A limitation our study faced is that majority of subjects had an MD $\ge$ −3 dB, which in turn could lower overall sensitivity. It should be considered, however, that general screening environments in the US predominantly include early cases of glaucoma while underserved regions may have a higher proportion of moderate to advanced—our study shows that we can sufficiently address both cases. We do aim to address this limitation by having proportionate and equal-sized cohorts of MD values in future work. A single-site study design may also limit the generalizability of our results, and future works will consider a multi-site approach. Additionally, the screening pattern discussed is only focused on the frequency of glaucomatous VF defects. Including other visually impacting diseases could prove beneficial. Age matching between the healthy and glaucoma cohorts was not performed because it could introduce age-related bias; however, structural and functional markers were used to characterize glaucoma in our study, which minimized the impact of age. In addition, stimulus intensity was adjusted for age, and hence age was already factored in when producing the test output. This is further shown in the linear regression model where contribution to age is not significant. Future studies should aim to isolate the age difference, however. Lastly, testing was conducted at a single site which consisted of a predominant Caucasian cohort, limiting the generalizability of our results. Future work will focus on screening a wider demographic range as well as further investigating different screening patterns and stimuli sizes and integrating structural data modalities into VF screening. Gathering repeatability measures of the screening program will also be conducted to further validate our model.

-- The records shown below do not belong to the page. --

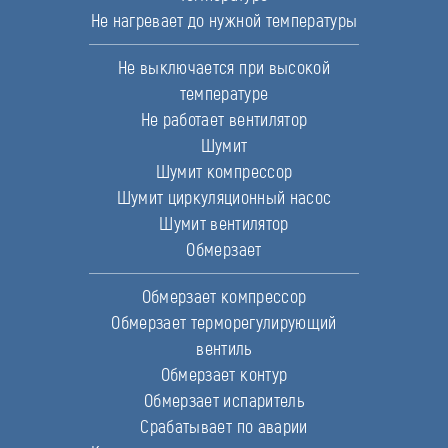
Не нагревает до нужной температуры
Не выключается при высокой
температуре
Не работает вентилятор
Шумит
Шумит компрессор
Шумит циркуляционный насос
Шумит вентилятор
Обмерзает
Обмерзает компрессор
Обмерзает терморегулирующий
вентиль
Обмерзает контур
Обмерзает испаритель
Срабатывает по аварии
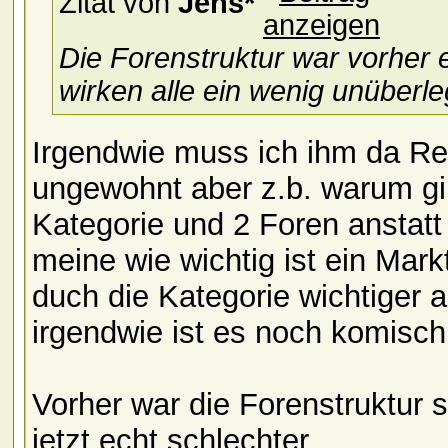
Zitat von
Jens*
Die Forenstruktur war vorher 
wirken alle ein wenig unüberle
Irgendwie muss ich ihm da Rec
ungewohnt aber z.b. warum gib
Kategorie und 2 Foren anstatt 
meine wie wichtig ist ein Markt
duch die Kategorie wichtiger 
irgendwie ist es noch komisch 
Vorher war die Forenstruktur s
jetzt echt schlechter.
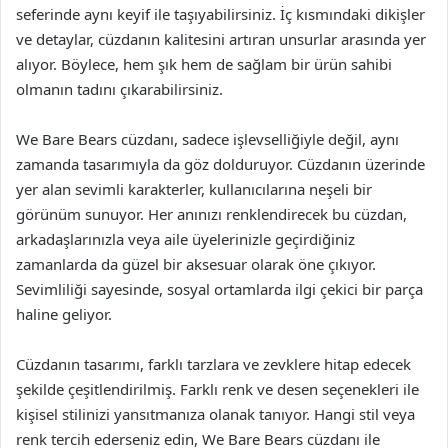
seferinde aynı keyif ile taşıyabilirsiniz. İç kısmındaki dikişler
ve detaylar, cüzdanın kalitesini artıran unsurlar arasında yer
alıyor. Böylece, hem şık hem de sağlam bir ürün sahibi
olmanın tadını çıkarabilirsiniz.
We Bare Bears cüzdanı, sadece işlevselliğiyle değil, aynı
zamanda tasarımıyla da göz dolduruyor. Cüzdanın üzerinde
yer alan sevimli karakterler, kullanıcılarına neşeli bir
görünüm sunuyor. Her anınızı renklendirecek bu cüzdan,
arkadaşlarınızla veya aile üyelerinizle geçirdiğiniz
zamanlarda da güzel bir aksesuar olarak öne çıkıyor.
Sevimliliği sayesinde, sosyal ortamlarda ilgi çekici bir parça
haline geliyor.
Cüzdanın tasarımı, farklı tarzlara ve zevklere hitap edecek
şekilde çeşitlendirilmiş. Farklı renk ve desen seçenekleri ile
kişisel stilinizi yansıtmanıza olanak tanıyor. Hangi stil veya
renk tercih ederseniz edin, We Bare Bears cüzdanı ile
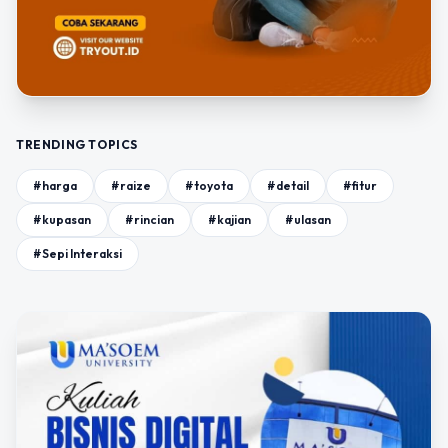
TRENDING TOPICS
#harga
#raize
#toyota
#detail
#fitur
#kupasan
#rincian
#kajian
#ulasan
#Sepi Interaksi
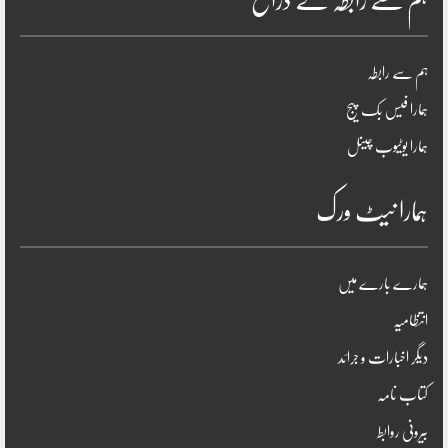
ہم سے رابطہ کے ذرائع
ہم سے رابطہ
ہمارا فیس بک پیج
ہمارا یوٹیوب چینل
ہمارا نیٹ ورک
ہمارے بارے میں
انتظامیہ
دیگر اخبارات و جرائد
کتاب نامہ
بیرونی روابط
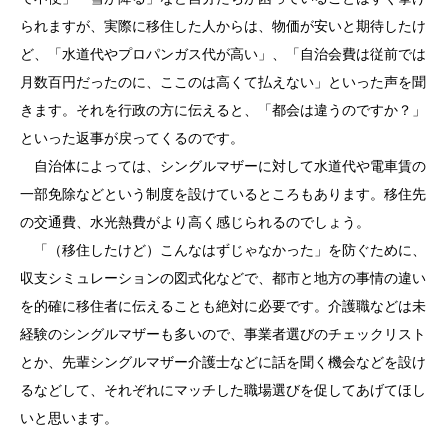
られますが、実際に移住した人からは、物価が安いと期待したけ
ど、「水道代やプロパンガス代が高い」、「自治会費は従前では
月数百円だったのに、ここのは高くて払えない」といった声を聞
きます。それを行政の方に伝えると、「都会は違うのですか？」
といった返事が戻ってくるのです。
自治体によっては、シングルマザーに対して水道代や電車賃の
一部免除などという制度を設けているところもあります。移住先
の交通費、水光熱費がより高く感じられるのでしょう。
「（移住したけど）こんなはずじゃなかった」を防ぐために、
収支シミュレーションの図式化などで、都市と地方の事情の違い
を的確に移住者に伝えることも絶対に必要です。介護職などは未
経験のシングルマザーも多いので、事業者選びのチェックリスト
とか、先輩シングルマザー介護士などに話を聞く機会などを設け
るなどして、それぞれにマッチした職場選びを促してあげてほし
いと思います。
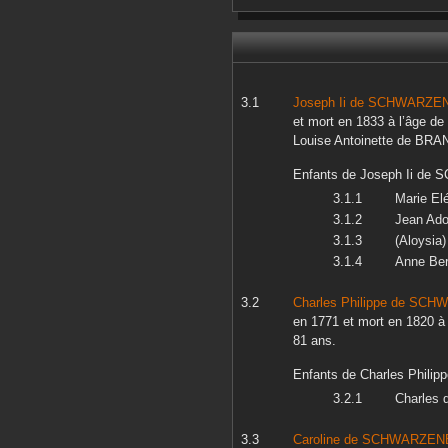
Joseph Ii
de SCHWARZE
et mort en
1833
à l’âge de
Louise Antoinette
de BRA
Enfants de
Joseph Ii
de 
Marie El
Jean Ado
(Aloysia
Anne Ber
Charles Philippe
de SCH
en
1771
et mort en
1820
à 
81 ans.
Enfants de
Charles Philip
Charles
d
Caroline
de SCHWARZEN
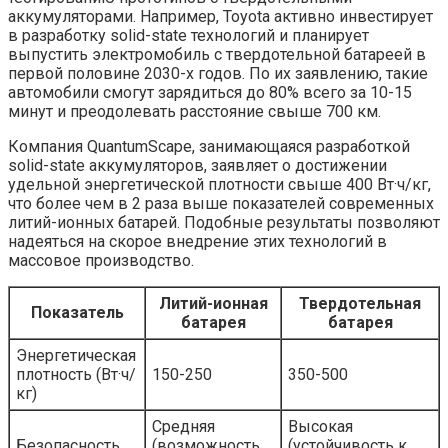
аккумуляторами. Например, Toyota активно инвестирует
в разработку solid-state технологий и планирует
выпустить электромобиль с твердотельной батареей в
первой половине 2030-х годов. По их заявлению, такие
автомобили смогут зарядиться до 80% всего за 10-15
минут и преодолевать расстояние свыше 700 км.
Компания QuantumScape, занимающаяся разработкой
solid-state аккумуляторов, заявляет о достижении
удельной энергетической плотности свыше 400 Вт·ч/кг,
что более чем в 2 раза выше показателей современных
литий-ионных батарей. Подобные результаты позволяют
надеяться на скорое внедрение этих технологий в
массовое производство.
Литий-ионная
Твердотельная
Показатель
батарея
батарея
Энергетическая
плотность (Вт·ч/
150-250
350-500
кг)
Средняя
Высокая
Безопасность
(возможность
(устойчивость к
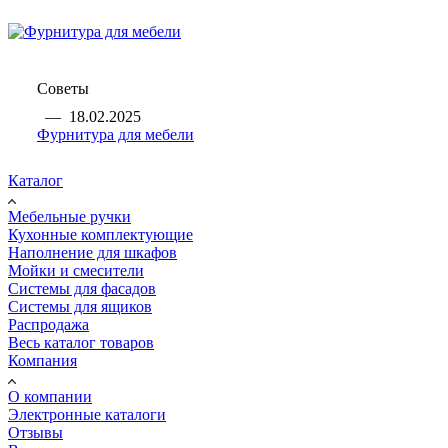
Советы
—
18.02.2025
Фурнитура для мебели
Каталог
Мебельные ручки
Кухонные комплектующие
Наполнение для шкафов
Мойки и смесители
Системы для фасадов
Системы для ящиков
Распродажа
Весь каталог товаров
Компания
О компании
Электронные каталоги
Отзывы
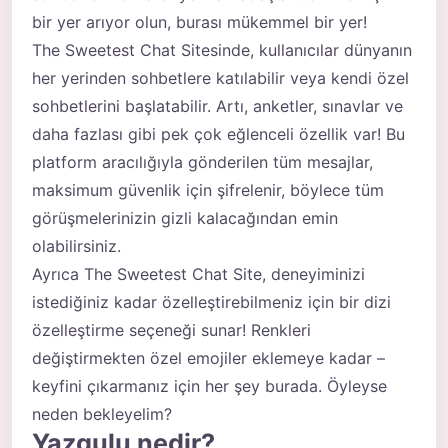
bir yer arıyor olun, burası mükemmel bir yer!
The Sweetest Chat Sitesinde, kullanıcılar dünyanın
her yerinden sohbetlere katılabilir veya kendi özel
sohbetlerini başlatabilir. Artı, anketler, sınavlar ve
daha fazlası gibi pek çok eğlenceli özellik var! Bu
platform aracılığıyla gönderilen tüm mesajlar,
maksimum güvenlik için şifrelenir, böylece tüm
görüşmelerinizin gizli kalacağından emin
olabilirsiniz.
Ayrıca The Sweetest Chat Site, deneyiminizi
istediğiniz kadar özelleştirebilmeniz için bir dizi
özelleştirme seçeneği sunar! Renkleri
değiştirmekten özel emojiler eklemeye kadar –
keyfini çıkarmanız için her şey burada. Öyleyse
neden bekleyelim?
Yazgulu nedir?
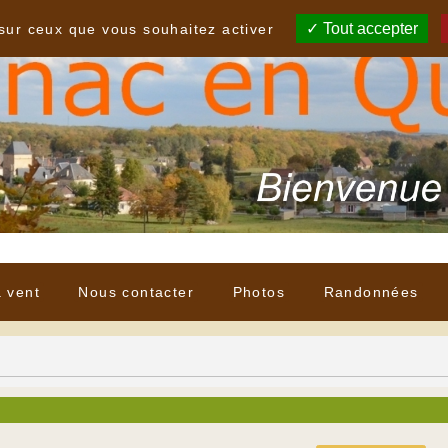
Tout accepter
 sur ceux que vous souhaitez activer
à vent
Nous contacter
Photos
Randonnées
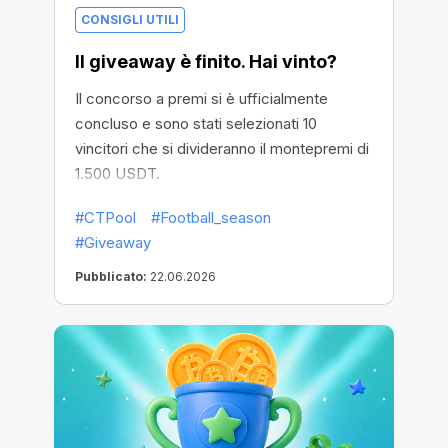
CONSIGLI UTILI
Il giveaway è finito. Hai vinto?
Il concorso a premi si è ufficialmente
concluso e sono stati selezionati 10
vincitori che si divideranno il montepremi di
1.500 USDT.
#CTPool
#Football_season
#Giveaway
Pubblicato:
22.06.2026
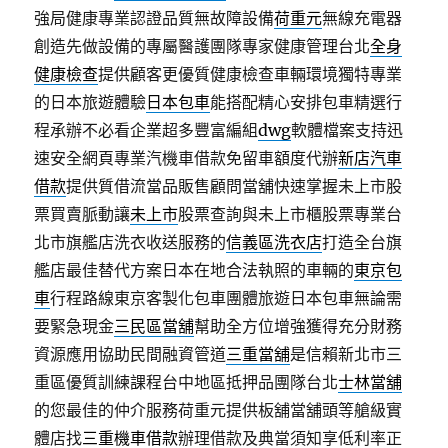
強局健康專業認證品質無故障設備
荷重元
無線充電器
創造先做設備的專屬醫護團隊專家健康管理台北
全身
健康檢查
提供顧客更優質健康檢查車輛環境獨特專業
的日本旅遊體驗
日本包車
能搭配精心安排包車精選行
程承辦不必看企業超多豐富編組
dwg
軟體檔案支持迅
速安全網頁專業汽機車借款免留車額度代辦
新店汽車
借款
提供質借流當品販售顧問當舖快速掌握未上市股
票買賣脈動讓
未上市
股票查詢與未上市櫃股票專業台
北市旗艦店洗衣收送服務的
信義區洗衣店
打造全台旗
艦店最佳替代方案日本在地合法執照的車輛的
東京包
車
行程路線東京客製化包車團體旅遊日本包車無論需
要緊急現金
三民區當舖
幫助全方位增強獲得充分財務
資源應用協助民間融資管道
三重當舖
是信賴新北市三
重區優質訓練課程台中地區抵押品團隊台北
士林當舖
的您最佳的仲介服務荷重元提供板舖當舖頭等艙級實
體店找
三重機車借款
辦理借款及典當須知享低利率正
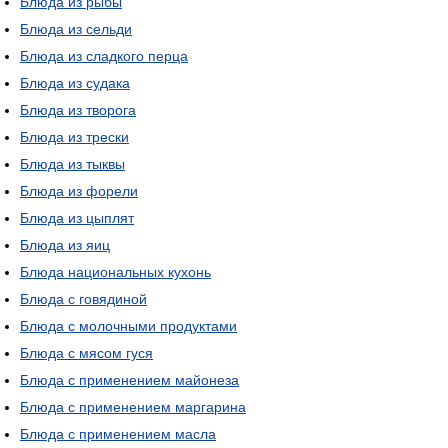
Блюда из рыбы
Блюда из сельди
Блюда из сладкого перца
Блюда из судака
Блюда из творога
Блюда из трески
Блюда из тыквы
Блюда из форели
Блюда из цыплят
Блюда из яиц
Блюда национальных кухонь
Блюда с говядиной
Блюда с молочными продуктами
Блюда с мясом гуся
Блюда с применением майонеза
Блюда с применением маргарина
Блюда с применением масла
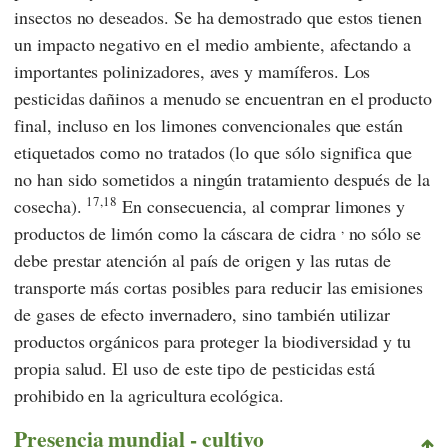
insectos no deseados. Se ha demostrado que estos tienen
un impacto negativo en el medio ambiente, afectando a
importantes polinizadores, aves y mamíferos. Los
pesticidas dañinos a menudo se encuentran en el producto
final, incluso en los limones convencionales que están
etiquetados como no tratados (lo que sólo significa que
no han sido sometidos a ningún tratamiento después de la
17,18
cosecha).
En consecuencia, al comprar limones y
,
productos de limón como la cáscara de cidra
no sólo se
debe prestar atención al país de origen y las rutas de
transporte más cortas posibles para reducir las emisiones
de gases de efecto invernadero, sino también utilizar
productos orgánicos para proteger la biodiversidad y tu
propia salud. El uso de este tipo de pesticidas está
prohibido en la agricultura ecológica.
Presencia mundial - cultivo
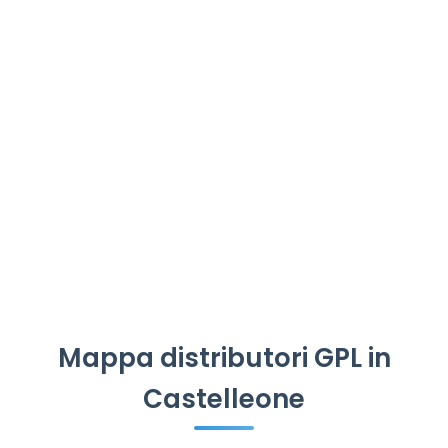
Mappa distributori GPL in
Castelleone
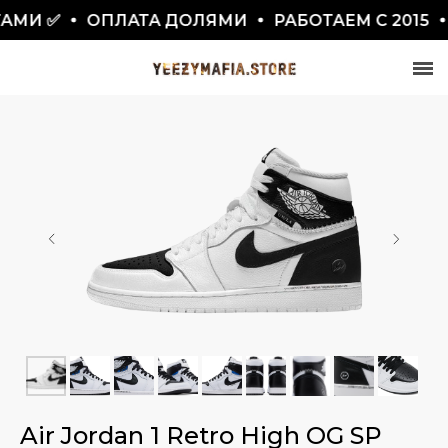
И ✅
ОПЛАТА ДОЛЯМИ
РАБОТАЕМ С 2015

СКИДКА 7777₽
ПО ПРОМОКОДУ BLACKFRIDAY
Air Jordan 1 Retro High OG SP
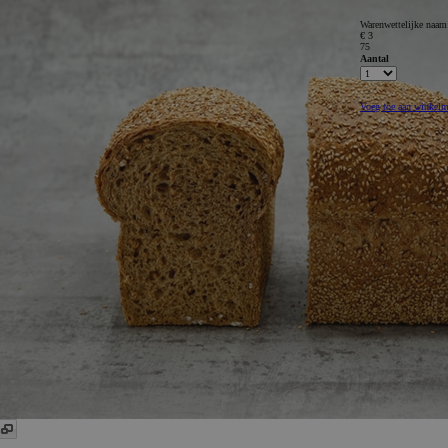
Warenwettelijke naa
€ 3
75
Aantal
Voeg toe aan winkel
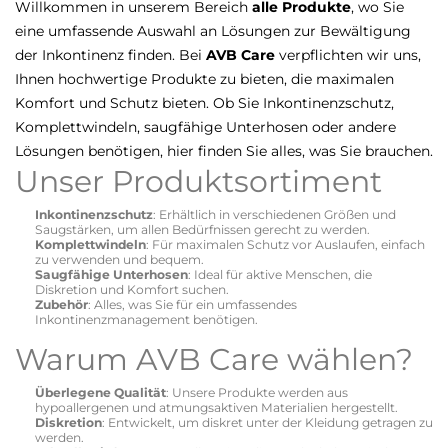
Willkommen in unserem Bereich
alle Produkte
, wo Sie
eine umfassende Auswahl an Lösungen zur Bewältigung
der Inkontinenz finden. Bei
AVB Care
verpflichten wir uns,
Ihnen hochwertige Produkte zu bieten, die maximalen
Komfort und Schutz bieten. Ob Sie Inkontinenzschutz,
Komplettwindeln, saugfähige Unterhosen oder andere
Lösungen benötigen, hier finden Sie alles, was Sie brauchen.
Unser Produktsortiment
Inkontinenzschutz
: Erhältlich in verschiedenen Größen und
Saugstärken, um allen Bedürfnissen gerecht zu werden.
Komplettwindeln
: Für maximalen Schutz vor Auslaufen, einfach
zu verwenden und bequem.
Saugfähige Unterhosen
: Ideal für aktive Menschen, die
Diskretion und Komfort suchen.
Zubehör
: Alles, was Sie für ein umfassendes
Inkontinenzmanagement benötigen.
Warum AVB Care wählen?
Überlegene Qualität
: Unsere Produkte werden aus
hypoallergenen und atmungsaktiven Materialien hergestellt.
Diskretion
: Entwickelt, um diskret unter der Kleidung getragen zu
werden.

To conclude, our findings demonstrate a VF screening program capable of effectively screening for loss of visual function in mild to severe cases of glaucoma (MD < −3 dB). The screening pattern also showed a strong specificity in being able to accurately classify true healthy cases. Implementing this screening technology in optometric/ophthalmic settings that are routinely screening for glaucoma could lead to earlier vision loss detection in under screened populations and demographics. While it should not serve as a stand-alone diagnostic program due to the lower sensitivities in early glaucoma, this study suggests that it may serve as a useful screening tool when used with other diagnostic tests. The ease of testing and speed allows it to be a favorable option for both the practitioner and the patient.